In his work, Erwan Mahéo (°1968) makes alternate use of sculptures, paintings, videos, photos, collages and patchwork. This eclectic use of media underlines the fact that his work is not dependent on a predefined strategy, but floats on the river of life, meandering between forms of expression and ideas.
His work is a construction made from his numerosous activities.
It has been presented in various institutions : La Grandeur Inconnue, Domaine de Kerguéhennec (F.1993) ; Laboratorium, Antwerpen Open (1999) ; Nameless Swirls, an Unfolding in Presence, Van Abbemuseum (Nl. 2003) ; Mathématiques, Fri-Art, Fribourg (Ch. 2004) ; Track, Gent (2012) ; Novelty Ltd. Fondation d’entreprise Hermès, La Verrière, Brussels (2017) and in galleries : Unknown Places, Tim Van Laere gallery, Antwerp (2005) ; Dispersion, Galerie Catherine Bastide, Brussels (2008) ; La Grande Image, Galerie Vidal Cuglietta, Brussels (2011)…
He taught sculpture at La Cambre school of visual art between 2009 and 2015. During this period he conducted several projects such as the journal SWIM (2012), and exhibitions like Home Invasion (2015), Erewhon (2015)…
Between 2003 and 2012 he fonded and directed an Artist in Residence program called Le Centre du Monde on the island of Belle-ile-en-Mer (F). The collection which grew from this project was given to the FRAC Bretagne in 2014. The book Le Centre du Monde (Description of an invisible sculpture) was published on this occasion.
Between 2013 and 2019 he co-fonded and co-directed the editorial project Herman Byrd (with Sébastien Reuzé).
In a way, Erwan Maheo’s (b. 1968, France) work is always retrospective.
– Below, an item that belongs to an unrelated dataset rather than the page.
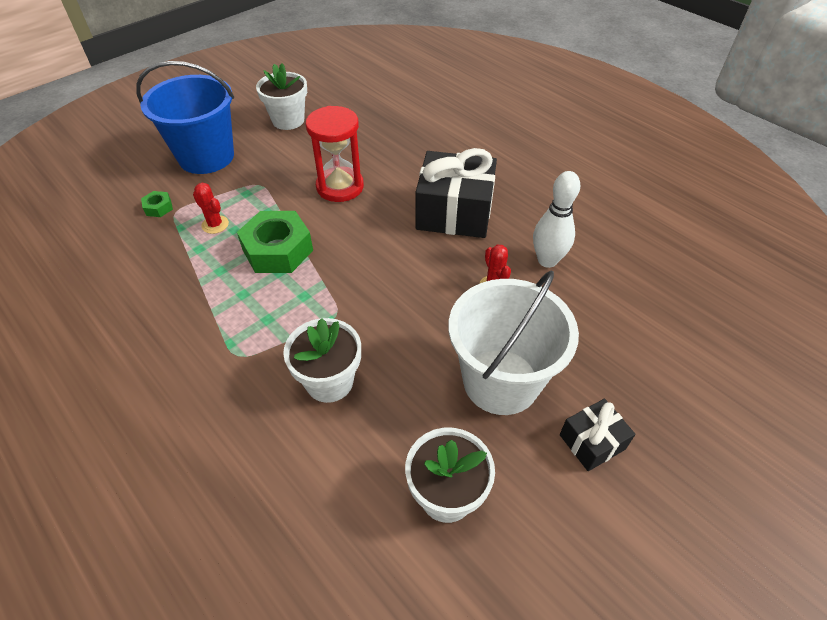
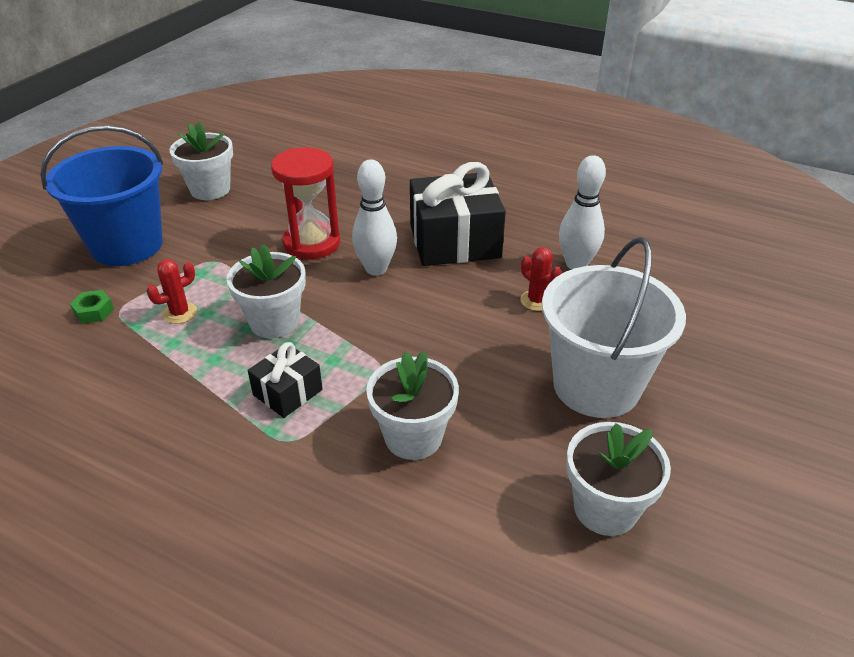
camera: 20 degrees left, 10 degrees down
red cactus [193,183,229,234] -> red cactus turned 60 degrees counterclockwise [146,259,197,324]
green nut [237,211,313,273] -> white flower pot [227,244,306,338]
black gift [560,399,636,471] -> black gift moved to [248,342,323,418]
none -> white bowling pin [352,159,397,275]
Steeped in the influences of such modernist figures as El Lissitzsky, Le Courbusier, Lucio Fontana, or Helio Oiticia, Maheo not only makes artworks that bear their imprint, but he also often reproduces the image of at least one of his previous artworks in the one that come after it, almost ad infinitum. An example: any one of his tapestry works might bear the embroidered image of several earlier artworks (an odd-ball remake of a Mies van der Rohe daybed or a tower of lampshades modeled on Brancusi’s Endless Column, for instance) as well as the abstract floor plans of the exhibition in which the works had first been shown. The tapestry might, in turn, be reproduced in a photographic collage that is, in turn, reproduced in a large-scale curtain, sending this dizzying referential mise-en-abyme back upon itself.